Kemenangan Mahmoud Ahmadinejad dalam pemilu Iran pertengahan Juni lalu menuai kontroversi. Aksi jalanan dari kubu yang kalah membawa petaka. AS dan sekutunya ditengarai berada di balik semua ini.
Siang yang terik pada Sabtu dua pekan lalu itu kian terasa menyengat karena aksi demonstrasi yang mengepung Kota Teheran.
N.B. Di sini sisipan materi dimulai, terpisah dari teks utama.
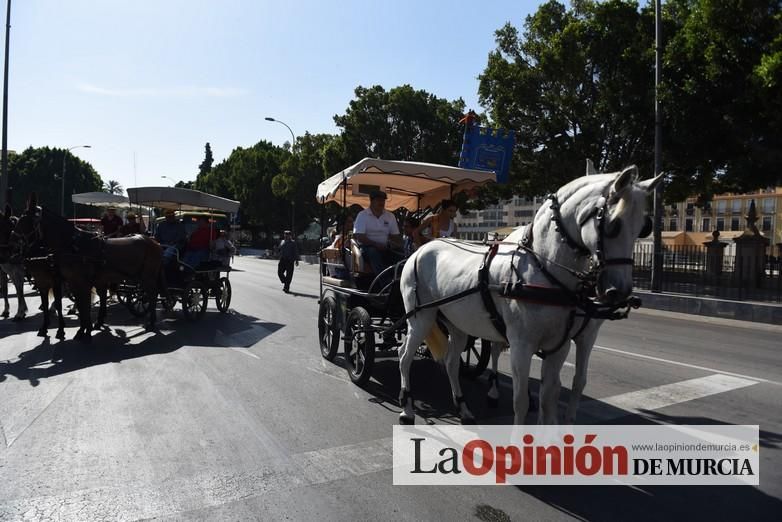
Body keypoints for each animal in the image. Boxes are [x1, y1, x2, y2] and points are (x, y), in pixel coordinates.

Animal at [13, 197, 163, 340]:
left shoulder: (77, 283)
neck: (73, 246)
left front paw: (83, 331)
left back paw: (151, 321)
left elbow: (83, 305)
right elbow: (80, 305)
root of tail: (153, 241)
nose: (14, 244)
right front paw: (83, 329)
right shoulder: (71, 283)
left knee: (152, 294)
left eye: (26, 221)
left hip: (148, 277)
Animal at [398, 166, 660, 422]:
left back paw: (463, 408)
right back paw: (407, 407)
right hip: (421, 317)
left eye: (643, 227)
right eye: (613, 225)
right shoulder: (521, 345)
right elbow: (521, 401)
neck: (544, 269)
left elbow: (551, 396)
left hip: (458, 323)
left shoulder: (562, 345)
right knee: (404, 356)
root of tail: (421, 250)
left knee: (451, 363)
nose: (620, 291)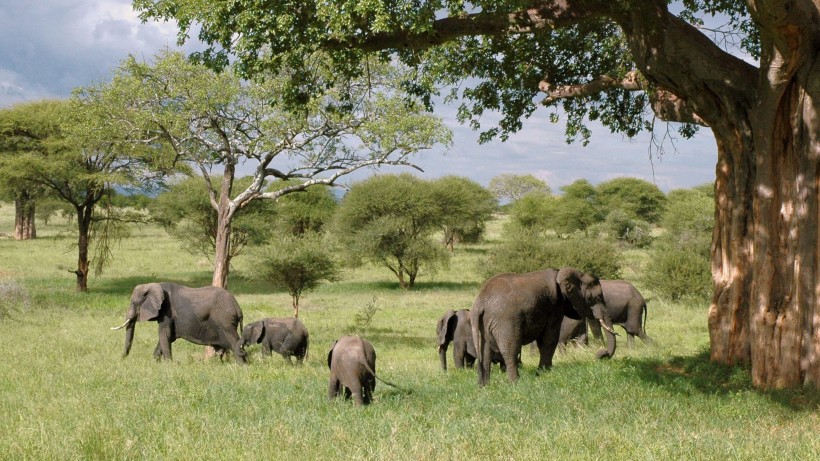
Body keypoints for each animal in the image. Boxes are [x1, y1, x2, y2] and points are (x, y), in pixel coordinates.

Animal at [110, 280, 248, 362]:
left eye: (134, 303)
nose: (122, 359)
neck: (154, 285)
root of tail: (238, 307)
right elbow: (168, 337)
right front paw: (155, 362)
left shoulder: (167, 312)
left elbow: (164, 334)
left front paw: (168, 364)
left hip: (225, 321)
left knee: (234, 341)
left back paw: (241, 366)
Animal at [470, 266, 604, 384]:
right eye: (597, 298)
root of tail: (480, 303)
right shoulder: (555, 305)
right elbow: (550, 338)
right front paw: (544, 373)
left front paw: (543, 373)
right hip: (505, 321)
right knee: (510, 349)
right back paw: (515, 383)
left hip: (482, 323)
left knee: (485, 353)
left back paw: (484, 386)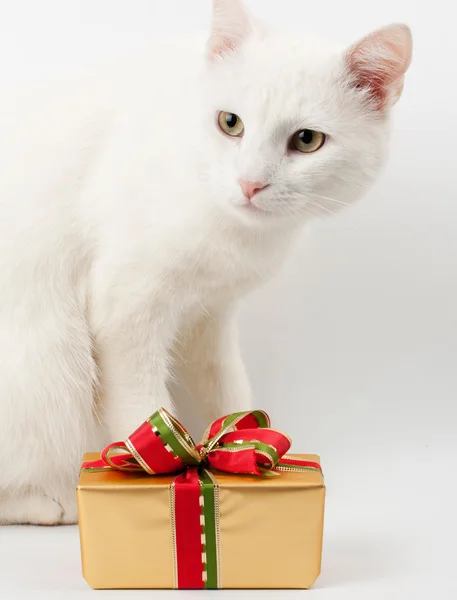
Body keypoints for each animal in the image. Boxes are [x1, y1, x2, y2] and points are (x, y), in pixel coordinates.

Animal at [0, 0, 412, 524]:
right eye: (230, 122)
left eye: (307, 140)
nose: (250, 183)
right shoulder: (125, 309)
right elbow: (141, 408)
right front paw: (164, 474)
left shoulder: (209, 316)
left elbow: (227, 389)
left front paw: (241, 452)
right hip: (50, 360)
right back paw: (50, 504)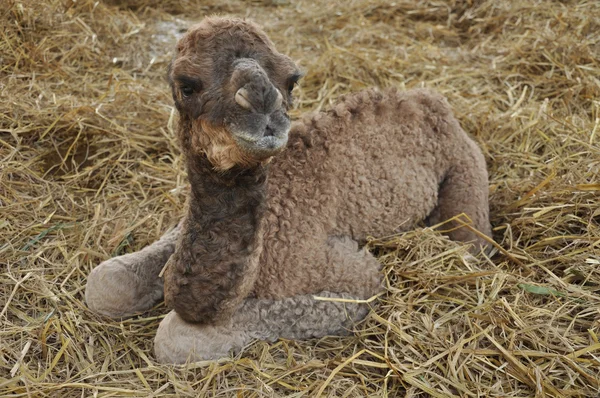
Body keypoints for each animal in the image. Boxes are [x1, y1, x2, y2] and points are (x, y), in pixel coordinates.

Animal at [86, 16, 494, 364]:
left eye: (292, 79)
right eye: (187, 84)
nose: (262, 101)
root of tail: (431, 102)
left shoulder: (354, 276)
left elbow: (176, 336)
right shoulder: (180, 230)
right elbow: (104, 283)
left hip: (466, 165)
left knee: (473, 242)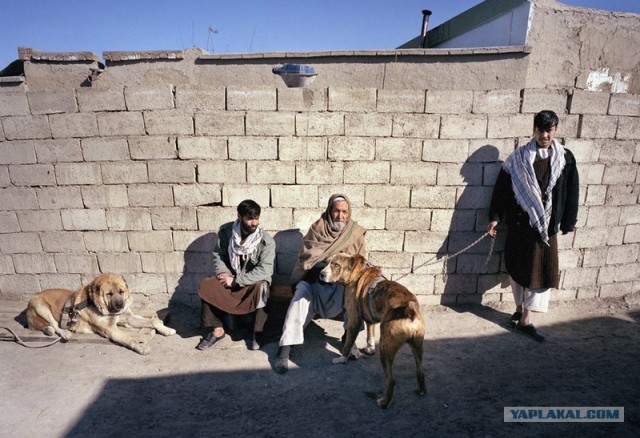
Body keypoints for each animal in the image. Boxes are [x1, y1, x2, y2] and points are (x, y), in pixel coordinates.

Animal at [26, 272, 176, 354]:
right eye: (109, 294)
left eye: (121, 291)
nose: (120, 305)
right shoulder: (110, 329)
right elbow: (129, 338)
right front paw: (141, 347)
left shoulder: (128, 317)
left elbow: (153, 320)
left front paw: (166, 329)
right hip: (40, 305)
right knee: (55, 325)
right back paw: (65, 332)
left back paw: (49, 330)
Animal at [318, 253, 428, 408]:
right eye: (327, 262)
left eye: (336, 265)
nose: (321, 274)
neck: (357, 273)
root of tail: (409, 310)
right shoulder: (370, 319)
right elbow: (370, 335)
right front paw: (369, 349)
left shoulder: (354, 319)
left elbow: (348, 344)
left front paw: (342, 359)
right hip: (417, 347)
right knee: (421, 372)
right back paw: (421, 390)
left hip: (385, 348)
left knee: (391, 380)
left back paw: (384, 402)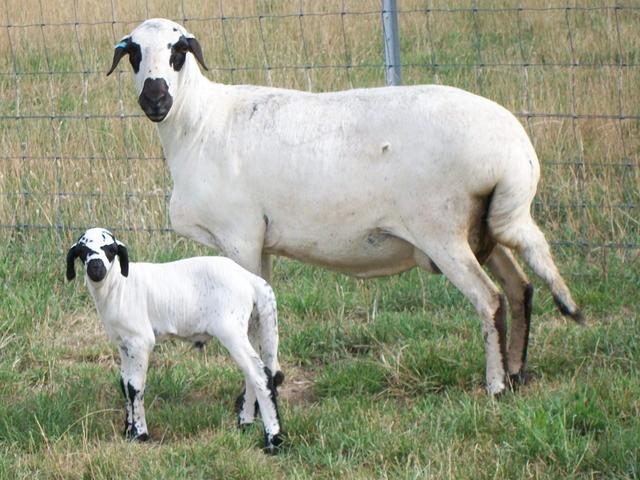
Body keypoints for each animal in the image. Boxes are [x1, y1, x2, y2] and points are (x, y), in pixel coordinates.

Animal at [66, 227, 285, 452]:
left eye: (110, 249)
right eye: (82, 251)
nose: (96, 267)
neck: (119, 287)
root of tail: (251, 280)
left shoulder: (140, 341)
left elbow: (135, 386)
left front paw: (140, 434)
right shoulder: (124, 344)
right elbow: (124, 383)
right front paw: (127, 431)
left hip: (230, 329)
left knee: (260, 374)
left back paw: (273, 441)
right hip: (252, 326)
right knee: (254, 372)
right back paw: (245, 424)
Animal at [106, 18, 583, 397]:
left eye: (178, 51)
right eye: (134, 53)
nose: (154, 100)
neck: (200, 123)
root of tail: (515, 154)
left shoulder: (240, 236)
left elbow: (252, 320)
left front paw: (254, 395)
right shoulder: (258, 241)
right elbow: (265, 313)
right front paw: (271, 381)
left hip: (442, 230)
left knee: (491, 300)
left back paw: (496, 385)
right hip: (481, 228)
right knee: (521, 288)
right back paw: (517, 373)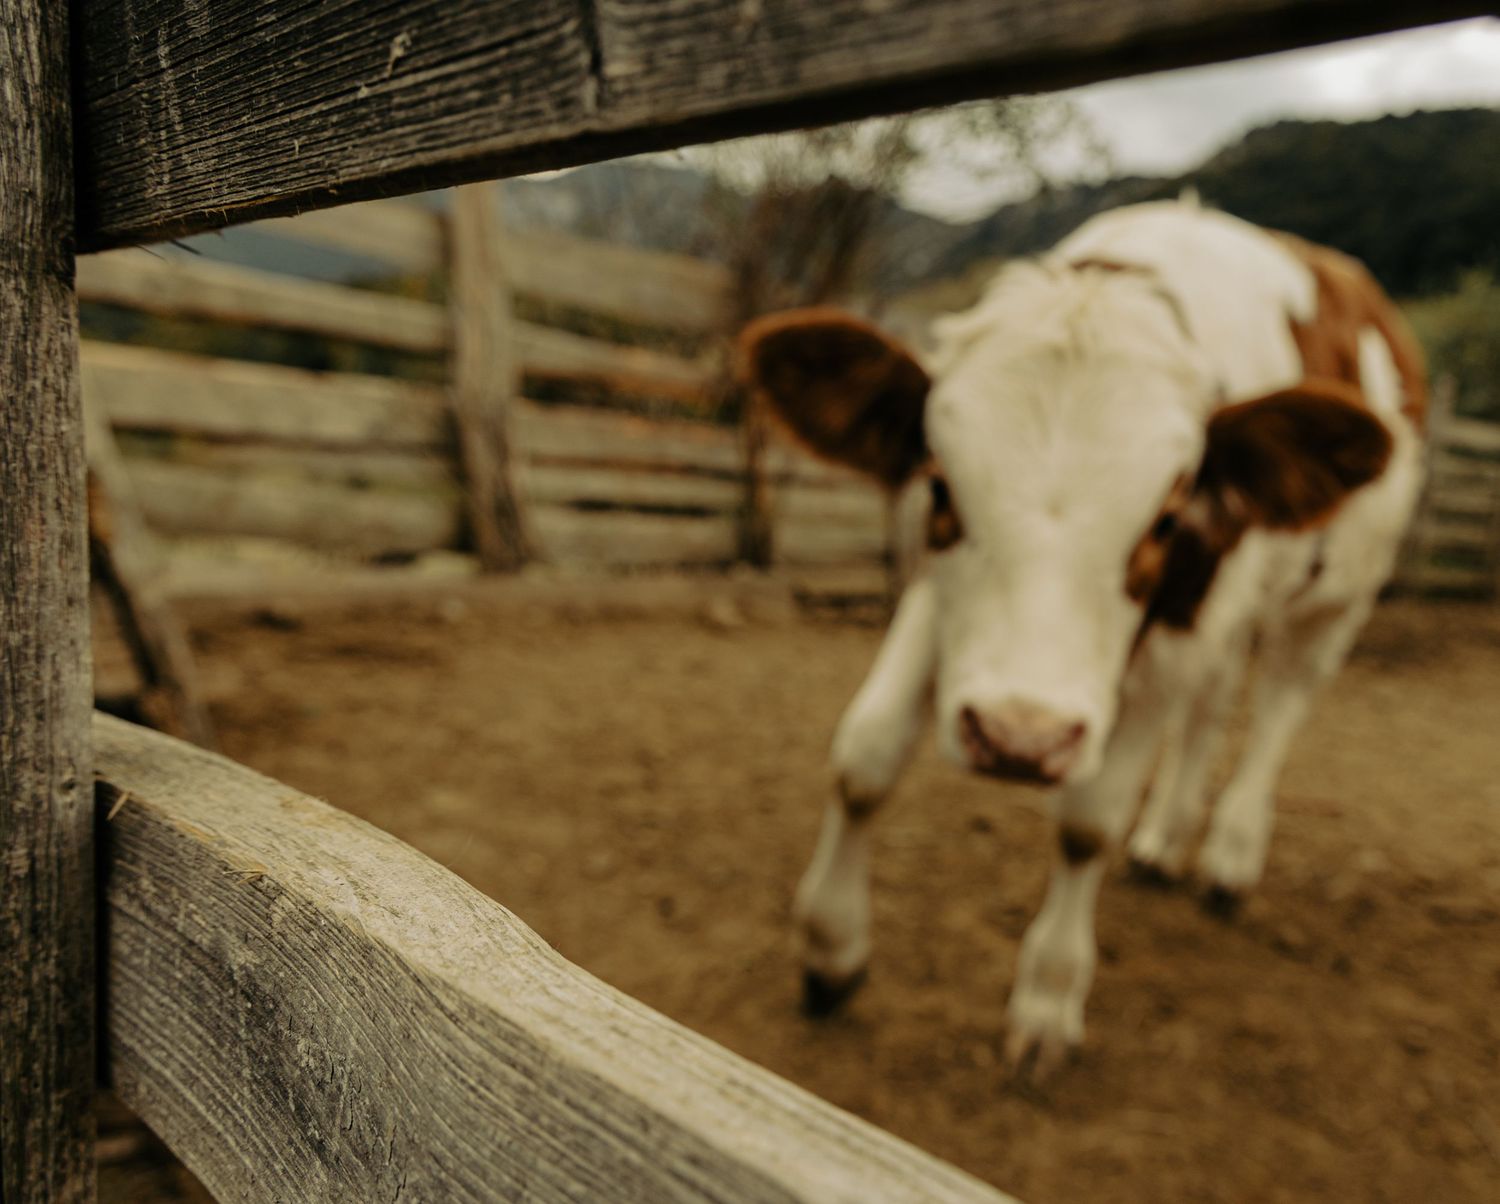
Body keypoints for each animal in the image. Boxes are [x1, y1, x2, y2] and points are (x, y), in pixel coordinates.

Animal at [739, 198, 1426, 1077]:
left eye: (1166, 519)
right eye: (941, 489)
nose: (1017, 739)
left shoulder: (1168, 640)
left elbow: (1086, 822)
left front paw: (1048, 998)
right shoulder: (943, 599)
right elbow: (865, 757)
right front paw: (830, 953)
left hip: (1335, 601)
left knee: (1279, 704)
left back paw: (1230, 855)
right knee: (1213, 705)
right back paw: (1164, 841)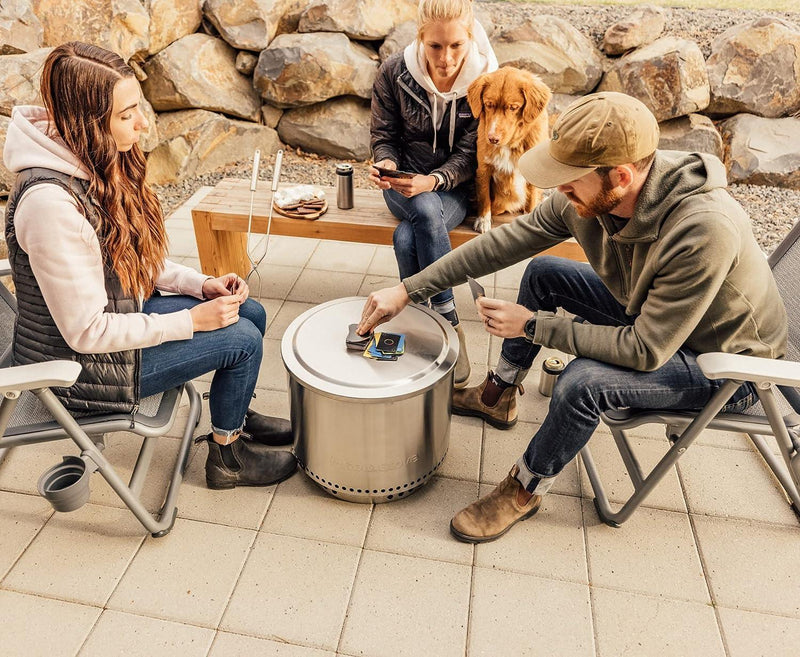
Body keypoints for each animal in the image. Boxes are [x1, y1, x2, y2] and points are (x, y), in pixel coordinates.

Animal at [468, 68, 552, 232]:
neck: (512, 144)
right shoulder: (483, 168)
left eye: (513, 107)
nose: (492, 139)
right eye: (488, 104)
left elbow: (531, 200)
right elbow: (484, 196)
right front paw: (483, 220)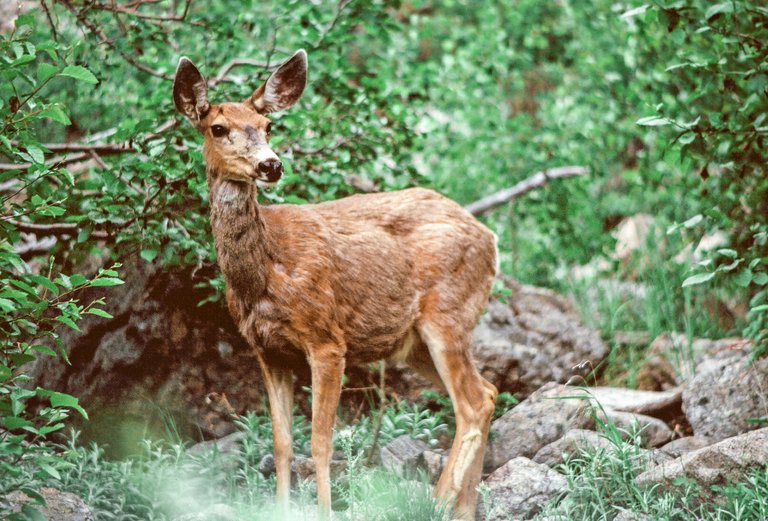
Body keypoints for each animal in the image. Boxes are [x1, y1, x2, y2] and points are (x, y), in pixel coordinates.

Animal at [172, 49, 498, 520]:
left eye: (268, 126)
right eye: (218, 128)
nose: (271, 165)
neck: (265, 272)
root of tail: (491, 240)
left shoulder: (326, 340)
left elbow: (320, 443)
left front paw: (323, 509)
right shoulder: (267, 350)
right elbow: (282, 443)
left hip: (447, 315)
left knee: (473, 404)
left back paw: (435, 503)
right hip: (415, 343)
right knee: (487, 393)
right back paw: (463, 508)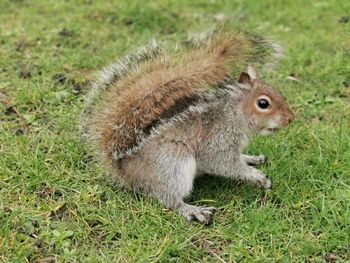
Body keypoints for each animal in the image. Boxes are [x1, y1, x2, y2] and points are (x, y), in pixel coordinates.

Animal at [79, 28, 292, 225]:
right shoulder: (217, 140)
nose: (291, 118)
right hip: (172, 163)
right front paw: (256, 177)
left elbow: (239, 158)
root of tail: (126, 170)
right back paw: (193, 210)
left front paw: (252, 158)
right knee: (168, 198)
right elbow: (224, 163)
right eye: (263, 103)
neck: (235, 116)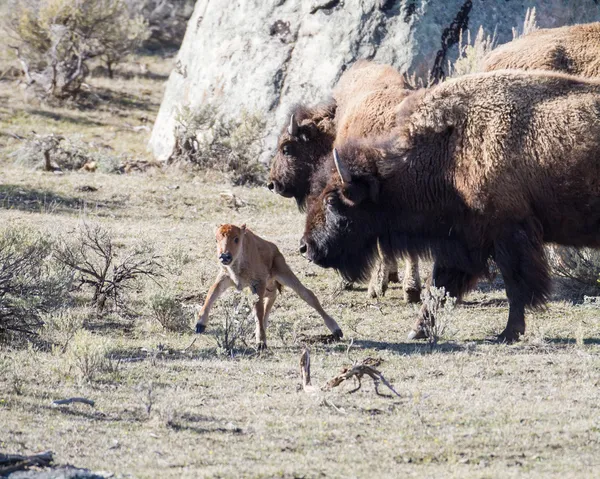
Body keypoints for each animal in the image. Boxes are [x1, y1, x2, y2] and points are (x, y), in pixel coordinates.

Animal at [195, 225, 340, 348]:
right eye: (216, 239)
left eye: (236, 239)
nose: (224, 256)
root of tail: (275, 248)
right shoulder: (226, 278)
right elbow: (212, 293)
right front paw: (200, 325)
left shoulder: (257, 284)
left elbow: (258, 310)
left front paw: (261, 342)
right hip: (268, 286)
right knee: (271, 299)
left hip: (283, 273)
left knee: (307, 294)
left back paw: (337, 330)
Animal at [302, 69, 600, 344]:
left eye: (332, 200)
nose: (305, 246)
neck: (450, 154)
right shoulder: (463, 240)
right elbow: (440, 287)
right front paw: (417, 331)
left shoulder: (508, 235)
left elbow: (515, 288)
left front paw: (508, 333)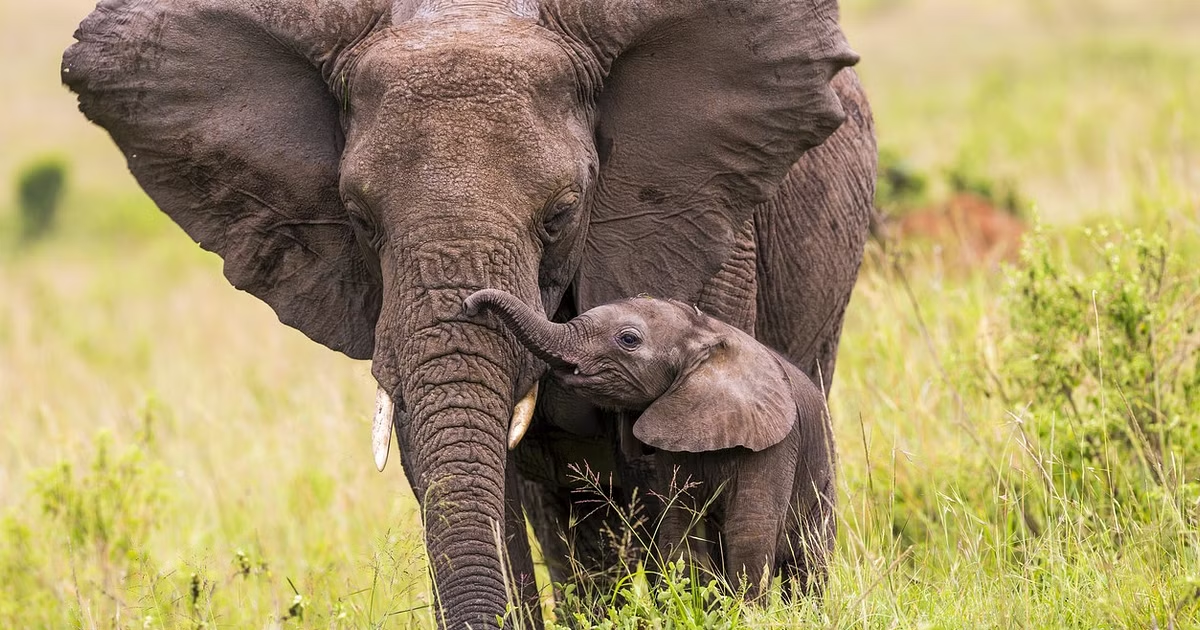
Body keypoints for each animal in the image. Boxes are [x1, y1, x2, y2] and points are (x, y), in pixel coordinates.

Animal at [463, 289, 840, 595]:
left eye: (628, 339)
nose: (468, 305)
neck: (707, 333)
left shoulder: (773, 445)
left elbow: (749, 532)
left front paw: (745, 614)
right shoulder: (678, 436)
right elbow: (680, 526)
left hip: (823, 486)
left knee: (809, 565)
Neda Agha Soltan dan karibnya yang tengah berada dalam mobil terpaksa keluar mencari udara segar. Aksi unjuk rasa yang cukup jauh dari tempat mereka melepas penat nampak memanas dan ricuh.
Tiba-tiba sebuah peluru menembus tubuh Neda yang membuatnya langsung terjerembab ke tanah. “Saya merasa terbakar,” ucap gadis yang berstatus mahasiswi itu, sebagaimana dikutip The New York Times, sebelum menghembuskan nafas terakhir.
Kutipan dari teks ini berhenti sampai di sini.